A preoccupare in questo ambito, però, oltre all’onerosità dell’investimento, è sempre la gestione del cambiamento e le limitate competenze dei dipendenti. Per questo la caratteristica maggiormente ricercata in queste tecnologie è la semplicità di utilizzo. Grazie ad essa è così possibile conseguire il principale beneficio che le imprese ricercano, cioè la flessibilità di fruizione della formazione.

L’aumento di start up nel settore dell’EdTech

Date le molte potenzialità che si prospettano in futuro per le Educational Technology sono molte le start up nate nel settore. Dal 2017 al 2021 si è registrata una costante crescita, soprattutto nel 2020. A oggi sono seicentosettantatre le start up nel mondo, la maggior parte delle quali si trova nel Nord America. Di queste il 59% offre soluzioni tecnologiche a supporto della formazione. Mentre le altre si concentrano sull’erogazione di contenuti specifici o sul fornire soluzioni di finanziamento per studenti.

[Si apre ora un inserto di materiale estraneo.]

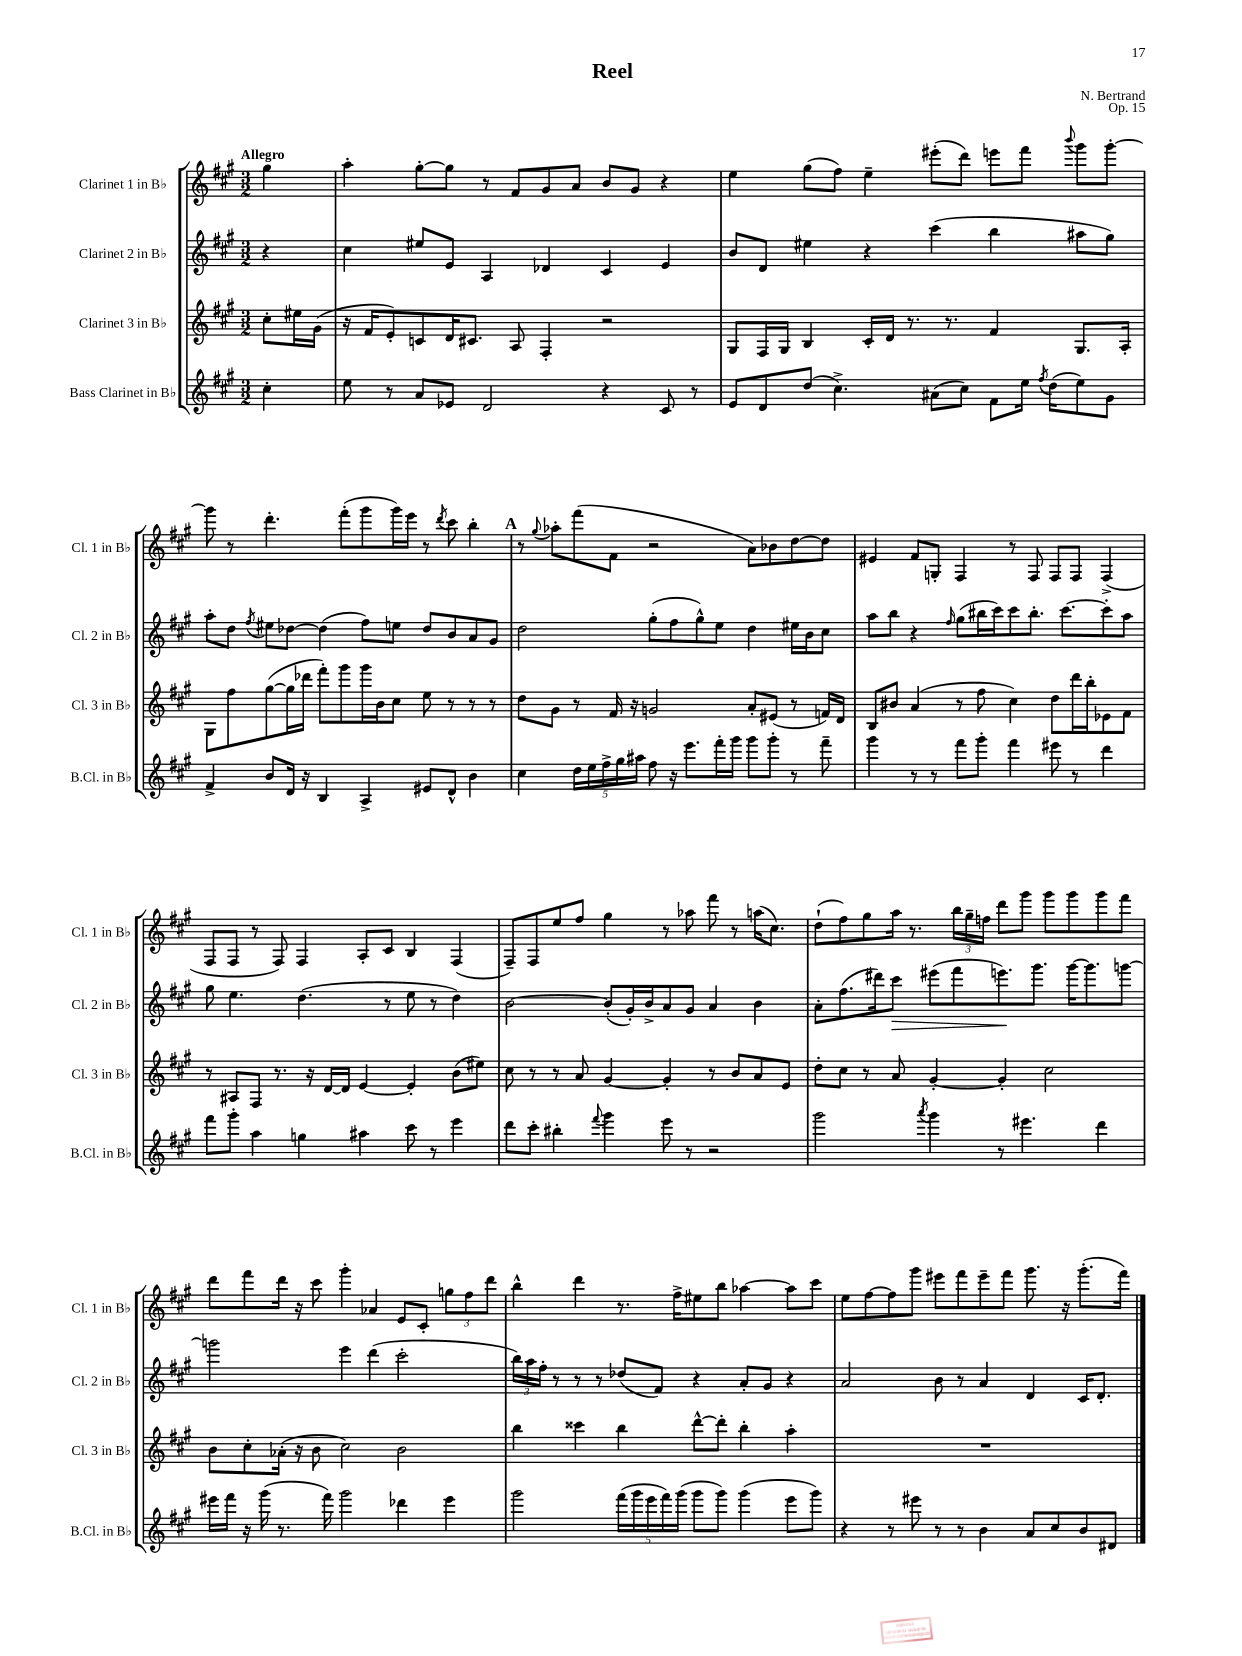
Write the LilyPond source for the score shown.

\header { title = "Reel" composer = "N. Bertrand" opus = "Op. 15" }
<<
\new StaffGroup <<
\new Staff = "s0" \with { instrumentName = "Clarinet 1 in Bb" shortInstrumentName = "Cl. 1 in Bb" } {
    \clef treble \key a \major \numericTimeSignature \time 3/2 \partial 4 \tempo "Allegro"
    \autoBeamOff gis''4 |
    a''4-. gis''8[~-. gis''8] r8 fis'8[ gis'8 a'8] b'8[ gis'8] r4 |
    e''4 gis''8[( fis''8]) e''4-- eis'''8[-.( d'''8]) e'''8[ fis'''8] \appoggiatura { b'''8 } gis'''8[ gis'''8]~-. |
    gis'''8 r8 d'''4.-. fis'''8[-.( gis'''8 gis'''16) e'''16] r8 \acciaccatura { d'''8 } cis'''8 b''4-. |
    \mark \markup { \bold "A" } r8 \appoggiatura { gis''8 } aes''8[-. fis'''8( fis'8] r2 a'8[) bes'8 d''8~ d''8] |
    eis'4 fis'8[ g8]-. fis4 r8 fis8 fis8[ fis8] fis4->( |
    fis8[ fis8] r8 fis8) fis4 a8[-. cis'8] b4 fis4( |
    fis8[--) fis8 e''8 fis''8] gis''4 r8 aes''8 fis'''8 r8 a''16[( cis''8.]) |
    d''8[-!( fis''8) gis''8 a''16] r8. \tuplet 3/2 { b''16[ gis''16-- f''16] } d'''8[ gis'''8] gis'''8[ gis'''8 gis'''8 fis'''8] |
    d'''8[ fis'''8 d'''16] r16 cis'''8 gis'''4-. aes'4 e'8[ cis'8]-. \tuplet 3/2 { g''8[ fis''8 d'''8] } |
    b''4-^ d'''4 r8. fis''16[-> eis''8 b''8] aes''4~ aes''8[ cis'''8] |
    e''8[ fis''8~ fis''8 gis'''8] eis'''8[ fis'''8 eis'''8-- fis'''8] gis'''8. r16 gis'''8.[-.( fis'''16]) \bar "|." |
}
\new Staff = "s1" \with { instrumentName = "Clarinet 2 in Bb" shortInstrumentName = "Cl. 2 in Bb" } {
    \clef treble \key a \major \numericTimeSignature \time 3/2 \partial 4
    \autoBeamOff r4 |
    cis''4 eis''8[ e'8] a4 des'4 cis'4 e'4 |
    b'8[ d'8] eis''4 r4 cis'''4( b''4 ais''8[ gis''8]) |
    a''8[-. d''8] \acciaccatura { fis''8 } eis''8[ des''8]~ des''4( fis''8[) e''8] des''8[ b'8 a'8 gis'8] |
    \mark \markup { \bold "A" } d''2 gis''8[-.( fis''8 gis''8-^) e''8] d''4 eis''16[ b'16 cis''8] |
    a''8[ b''8] r4 \grace { fis''16 } gis''8[( bis''16 cis'''16) cis'''8 bis''8.]-. cis'''8.[~ cis'''8-. a''8] |
    gis''8 e''4. d''4.( r8 e''8 r8 d''4) |
    b'2~ b'8[-.( gis'16-.) b'16-> a'8 gis'8] a'4 b'4 |
    a'8[-. fis''8.( dis'''16) cis'''8]\> eis'''8[( fis'''8 e'''8.\!) gis'''8.] gis'''16[~ gis'''8. g'''8]~ |
    g'''2 e'''4 d'''4( cis'''2-. |
    \tuplet 3/2 { b''16[) a''16 fis''16]-. } r8 r8 r8 des''8[( fis'8]) r4 a'8[-. gis'8] r4 |
    a'2 b'8 r8 a'4 d'4 cis'16[ d'8.]-. \bar "|." |
}
\new Staff = "s2" \with { instrumentName = "Clarinet 3 in Bb" shortInstrumentName = "Cl. 3 in Bb" } {
    \clef treble \key a \major \numericTimeSignature \time 3/2 \partial 4
    \autoBeamOff cis''8[-. eis''16 gis'16]( |
    r16 fis'16[ e'8-.) c'8 d'16 cis'8.] a8 fis4-. r2 |
    gis8[ fis16 gis16] b4 cis'16[-. d'16] r8. r8. fis'4 gis8.[ a16]-. |
    gis8[ fis''8 gis''8~( gis''16 des'''16] fis'''8[-.) gis'''8 gis'''16 b'16 cis''8] e''8 r8 r8 r8 |
    \mark \markup { \bold "A" } d''8[ gis'8] r8 fis'16 r16 g'2 a'8[-. eis'8]( r8 f'16[) d'16] |
    b8[ bis'8] a'4( r8 fis''8 cis''4) d''8[ d'''16 b''16-. ees'8 fis'8] |
    r8 ais8[ fis8] r8. r16 d'16[~ d'16] e'4~ e'4-. b'8[( eis''8]) |
    cis''8 r8 r8 a'8 gis'4~ gis'4-. r8 b'8[ a'8 e'8] |
    d''8[-. cis''8] r8 a'8 gis'4~-. gis'4-. cis''2 |
    b'8[ cis''8-. aes'16]-.( r16 b'8 cis''2) b'2 |
    b''4 cisis'''4 b''4 d'''8[~-^ d'''8]-. b''4-. a''4-. |
    R1. \bar "|." |
}
\new Staff = "s3" \with { instrumentName = "Bass Clarinet in Bb" shortInstrumentName = "B.Cl. in Bb" } {
    \clef treble \key a \major \numericTimeSignature \time 3/2 \partial 4
    \autoBeamOff cis''4-. |
    e''8 r8 a'8[ ees'8] d'2 r4 cis'8 r8 |
    e'8[ d'8 d''8]( cis''4.->) ais'8[( cis''8]) fis'8[ e''16] \acciaccatura { fis''8 } d''16[( e''8) gis'8] |
    fis'4-> b'8[ d'16] r16 b4 a4-> eis'8[ d'8]-^ b'4 |
    \mark \markup { \bold "A" } cis''4 \tuplet 5/4 { d''16[ e''16 fis''16-> gis''16 ais''16] } fis''8 r16 e'''8.[ fis'''16-. gis'''16] gis'''8[ gis'''8]-. r8 fis'''8-- |
    gis'''4 r8 r8 fis'''8[ gis'''8]-. fis'''4 eis'''8 r8 d'''4 |
    fis'''8[ gis'''8]-. a''4 g''4 ais''4 cis'''8 r8 e'''4 |
    d'''8[ cis'''8]-. bis''4-. \appoggiatura { fis'''8 } gis'''4 e'''8 r8 r2 |
    gis'''2 \acciaccatura { a'''8 } gis'''4 r8 eis'''4. d'''4 |
    eis'''16[ fis'''16] r16 gis'''16( r8. fis'''16) gis'''2 des'''4 eis'''4 |
    gis'''2 \tuplet 5/4 { fis'''16[( gis'''16 e'''16 fis'''16) gis'''16]( } gis'''8[ gis'''8]) gis'''4( e'''8[ gis'''8]) |
    r4 r8 eis'''8 r8 r8 b'4 a'8[ cis''8 b'8 dis'8] \bar "|." |
}
>>
>>
\layout { \context { \Score \remove "Bar_number_engraver" } }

Il panorama delle start up, in linea con i risultati della ricerca, pone in evidenza i principali futuri sviluppi, come quello che si prevede per soluzioni che adottano la realtà aumentata e l’intelligenza artificiale. Inoltre vi sarà una tendenza ad aumentare la dimensione sociale dell’apprendimento anche nelle piattaforme, grazie all’interazione, inclusione e condivisione di esperienze, al fine di migliorare i processi educativi. La persona stessa sarà sempre più centrale nelle nuove soluzioni educative.

Quale sarà il futuro delle EdTech?

L’adozione di tecnologie innovative nei processi educativi presuppone anche un cambiamento culturale. I professionisti, acquisite le competenze necessarie e avuti ormai chiari i molti benefici, dovranno lavorare per far sì che il processo di digitalizzazione si compia.

«Il mondo futuro è un mondo in cui si imparerà a lavorare con la tecnologia– commenta Giordano Vecchi -, la quale influenzerà la nostra conoscenza e la nostra visione del mondo stesso. In futuro cambierà il modo in cui lavoriamo con la tecnologia. Diventerà sempre più un dialogo».

Ma la barriera principale attuale nell’adozione di EdTech si riscontra proprio nelle persone, nella poca consapevolezza dei vantaggi delle tecnologie e nella scarsa conoscenza su come utilizzarle, senza dimenticare la distanza che si riscontra tra ciò che è considerato prioritario e gli investimenti invece attuati. Per questo, Maria Vittoria Alfieri riflette sull’attuale «impossibilità di compiere l’ultimo miglio per giungere a una compiuta innovazione digitale».

Tuttavia questi sono tutti aspetti di cui si spera, in futuro, si possa ridurre l’incidenza. Non sarà neanche più sottovalutato il rapporto tra domanda e offerta di lavoro. La formazione punterà a colmare il gap di competenze. «La tecnologia è democratica – dichiara Manilo Ciralli, fondatore e CEO di “PHYD”-. Si apre a tutti». Per questo è fondamentale che la digitalizzazione sia compiuta in maniera inclusiva e accessibile anche alle persone più anziane, al fine di scongiurare qualsiasi rischio di polarizzazione del fenomeno.